I’m very sorry for your loss, it must have been so upsetting and then to get pregnant again so quickly must have been difficult, whilst still mourning the loss of your baby.

Thepossibility · 29/09/2022 23:31

My nephew is named Elijah. They are a VERY Christian family.

Wombat100 · 29/09/2022 23:36

YABU. He’s the dad so he gets a say too. Hey should be a joint decision.

CJsGoldfish · 29/09/2022 23:38

Yes, you are being unreasonable.
Name should be a joint decision.

AmandaMirandaPanda · 29/09/2022 23:43

Yes, I think both parents have to agree to the name. It's frustrating when you think you've found "the" name and then one parent goes off it, but it happens; there are relatively frequent threads here from parents who've started to dislike the name they chose even after the baby has been registered. If you are still feeling it has to be Elijah even after considering your husband's choices, it's certainly OK to keep talking about it with him.

In case he's just caught up with it being a specifically Jewish name (I noticed you said he thought it was "inappropriate"), rather than disliking the name itself, it might help to let him know that Elijah is currently the fourth most popular baby boy name in the USA and has been in the top ten since 2016 there, and popular for considerably longer. And it's number 30 in England and Wales, based on latest data. American actor Elijah Wood was raised Roman Catholic and has talked about his parents choosing Old Testament names for their children (siblings are Zachariah and Hannah). Elijah has a long history of use as a first name by Christians; there are several saints called Elijah who are officially recorded by the Latin form of the name, Elias. And as PPs have mentioned it's also used in Arabic-speaking countries and Turkey (as Ilyas and similar) and throughout Europe and beyond in various forms.

I hope you agree on something you both love!

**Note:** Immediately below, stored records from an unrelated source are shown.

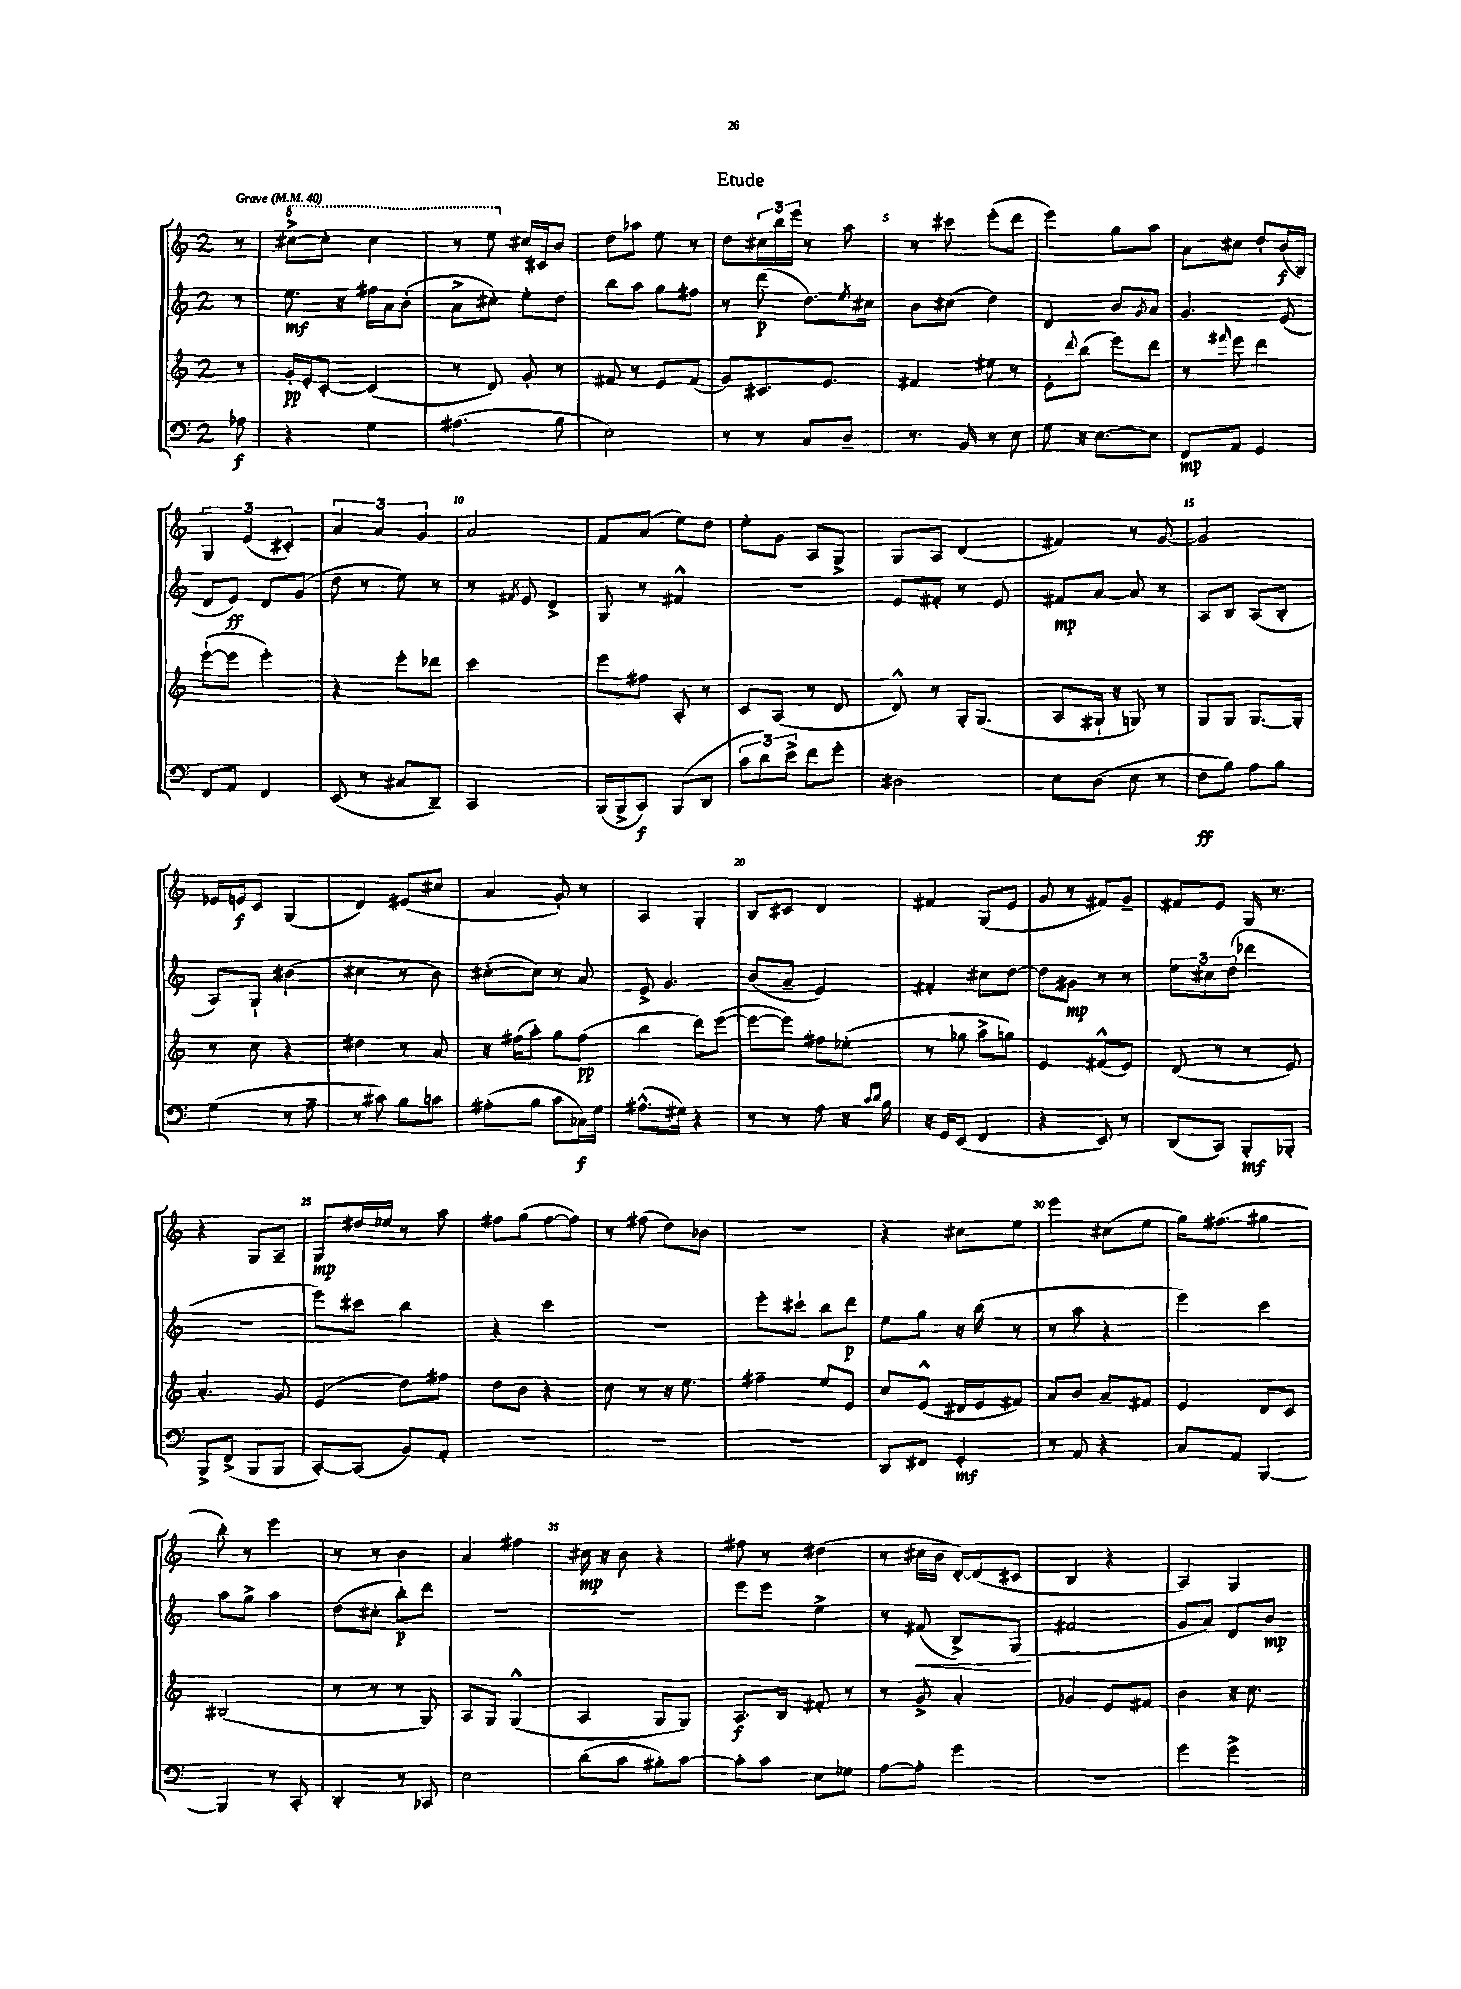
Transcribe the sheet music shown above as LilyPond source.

\header { title = "Etude" }
<<
\new StaffGroup <<
\new Staff = "s0" {
    \clef treble \key c \major \once \override Staff.TimeSignature.style = #'single-digit \time 2/4 \partial 8 \tempo "Grave" 4 = 40
    r8 |
    \ottava #1 cis'''8~-> cis'''8-. cis'''4 |
    r8 e'''8 \ottava #0 cis''16 cis'16 b'8 |
    d''8 aes''8 e''8 r8 |
    d''8 \tuplet 3/2 { cis''16 b''16 e'''16 } r8 a''8 |
    r8 cis'''8 e'''8-.( d'''8 |
    e'''4) g''8 a''8 |
    a'8 cis''8 d''8-. b'16\f( b16) |
    \tuplet 3/2 { g4 e'4( cis'4-.) } |
    \tuplet 3/2 { a'4 a'4 g'4 } |
    a'2 |
    f'8 a'8( e''8) d''8 |
    e''8-. g'8 a8 g8-> |
    g8 a8 d'4( |
    fis'4) r8 g'8~ |
    g'2 |
    ees'16 e'16\f c'8 g4( |
    d'4) eis'8( cis''8 |
    a'4 g'8-.) r8 |
    a4 g4-. |
    b8 cis'8 d'4 |
    fis'4 g8( e'8 |
    g'8 r8 fis'8) g'8-- |
    fis'8 e'8 g16 r8. |
    r4 g8 a8-- |
    g8\mp dis''16 ees''16 r8 a''8 |
    fis''8 g''8( fis''8~ fis''8) |
    r8 fis''8( d''8) bes'8 |
    r2 |
    r4 cis''8 e''8 |
    e'''4 cis''8( e''8 |
    g''16) fis''8.( gis''4 |
    b''8-.) r8 e'''4 |
    r8 r8 b'4 |
    a'4 fis''4 |
    cis''16\mp r16 b'8 r4 |
    fis''8 r8 dis''4( |
    r8 cis''16 b'16 d'16~-.) d'16( cis'8 |
    b4 r4 |
    a4) g4 \bar "|." |
}
\new Staff = "s1" {
    \clef treble \key c \major \once \override Staff.TimeSignature.style = #'single-digit \time 2/4 \partial 8
    r8 |
    e''8.\mf r16 fis''16 a'16 b'8-.( |
    a'8-> cis''8-.) e''8-. d''8 |
    b''8 a''8 g''8 fis''8 |
    r8 d'''8\p( d''8.) \acciaccatura { e''8 } cis''16 |
    b'8 cis''8( d''4) |
    d'4 b'8 \acciaccatura { g'8 } a'8 |
    g'4. e'8( |
    d'8 e'8\ff) d'8 g'8( |
    d''8 r8 e''8) r8 |
    r8 \acciaccatura { fis'8 } e'8 d'4-> |
    g8 r8 fis'4-^ |
    r2 |
    e'8 fis'8-. r8 e'8 |
    fis'8\mp a'8~ a'8 r8 |
    a8 b8 a8( b8-. |
    a8) g8-! bis'4( |
    cis''4 r8 b'8) |
    cis''8~-.( cis''8) r8 a'8 |
    e'8-> g'4. |
    b'8( a'8-- e'4) |
    fis'4-. cis''8 d''8~ |
    d''8 gis'8\mp r8 r8 |
    \tuplet 3/2 { e''8 cis''8 d''8( } des'''4 |
    r2 |
    e'''8) cis'''8 b''4 |
    r4 c'''4 |
    R2 |
    e'''8-. cis'''8-! b''8 d'''8\p |
    e''8 g''8 r16 b''16( r8 |
    r8 a''8 r4 |
    e'''4) c'''4 |
    a''8 g''8-> a''4 |
    d''8( cis''8-. b''8-.\p) d'''8 |
    R2 |
    r2 |
    e'''8 e'''8 e''4-> |
    r8 fis'8\<( b8->) g8\!( |
    fis'2 |
    g'8 a'8) d'8 b'8\mp \bar "|." |
}
\new Staff = "s2" {
    \clef treble \key c \major \once \override Staff.TimeSignature.style = #'single-digit \time 2/4 \partial 8
    r8 |
    g'16-.\pp e'16-. c'8~-. c'4( |
    r8 d'8) g'8-. r8 |
    fis'8 r8 e'8 fis'8( |
    g'8) cis'8. e'8. |
    fis'4 eis''8 r8 |
    e'8-. \appoggiatura { d'''8 } b''8( e'''8) d'''8 |
    r8 \grace { fis'''16 } e'''8 d'''4 |
    e'''8~-!( e'''8 e'''4-.) |
    r4 e'''8-. des'''8 |
    c'''2 |
    e'''8 fis''8 a8-. r8 |
    c'8 a8( r8 d'8 |
    d'8-^) r8 g16-. g8.( |
    a8 gis16-! r16 g8) r8 |
    g8 g8 g8.~ g16-. |
    r8 c''8 r4 |
    dis''4 r8 a'8 |
    r16 fis''16( a''8-.) g''8 fis''8\pp( |
    b''4 d'''8) e'''8~( |
    e'''8~ e'''8) fis''8 ees''8-.( |
    r8 ges''8 a''8-> g''8) |
    e'4 fis'8-^( e'8) |
    d'8( r8 r8 e'8) |
    a'4.-. g'8 |
    e'4( d''8) fis''8 |
    d''8 b'8 r4 |
    c''8 r8 r16 e''8. |
    fis''4-- e''8 e'8 |
    c''8 e'8-^( dis'16 e'16 fis'8) |
    a'8 b'8 a'8-- fis'8 |
    e'4 d'8 c'8 |
    bis2( |
    r8 r8 r8 g8) |
    a8 g8 g4-^( |
    a4 g8 g8) |
    a8.\f b16 fis'8-. r8 |
    r8 g'8-> a'4-. |
    ges'4 e'8 fis'8 |
    b'4 r16 c''8. \bar "|." |
}
\new Staff = "s3" {
    \clef bass \key c \major \once \override Staff.TimeSignature.style = #'single-digit \time 2/4 \partial 8
    aes8\f |
    r4 g4 |
    ais4.( b8 |
    e2) |
    r8 r8 c8 d8-- |
    r8. b,16 r8 e8 |
    g8 r16 e8.~ e8 |
    f,8\mp a,8 g,4 |
    f,8 a,8 f,4 |
    e,8( r8 cis8 d,8--) |
    c,2 |
    b,,16( b,,16-> c,8\f) b,,8( d,8 |
    \tuplet 3/2 { c'8 d'8) e'8-> } f'8 g'8-. |
    dis2 |
    e8 d8( e8 r8 |
    f8\ff b8) a8 b8 |
    g4( r8 a8-- |
    r8 cis'8) b8 c'8 |
    ais8-.( b8 c'8 ces16\f) g16 |
    ais8.-^( gis16) r4 |
    r8 r8 a8 r16 \grace { c'16 d'16 } b16 |
    r16 g,16 e,8( f,4 |
    r4 e,8) r8 |
    d,8( c,8) b,,8-.\mf bes,,8-. |
    b,,8-> f,8->( b,,8 b,,8 |
    c,8~-.) c,8( b,8) a,8-. |
    R2 |
    R2 |
    R2 |
    d,8 fis,8 g,4-.\mf |
    r8 a,8 r4 |
    c8 a,8 b,,4~ |
    b,,4 r8 c,8-. |
    d,4-. r8 ces,8 |
    e2 |
    d'8( c'8 bis8-.) c'8~ |
    c'8-. c'8 e8 ges8 |
    a8~ a8-. g'4 |
    R2 |
    g'4 g'4-> \bar "|." |
}
>>
>>
\layout { \context { \Score \override BarNumber.break-visibility = ##(#f #t #t) barNumberVisibility = #(every-nth-bar-number-visible 5) } }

TheGoodFighter · 29/09/2022 23:53

Zone2NorthLondon · 29/09/2022 21:04

I see the usual Daft bombastic responses trotted out, when he carries a baby yadda yadda
Ok.let’s be clear carrying a baby doesn’t give the mum the unitary decision in name
such a stupid thing to say

Says you. I say otherwise.

OP has picked the name and her DH agreed to it. IT's too late now, he has no right to change a name that's already chosen.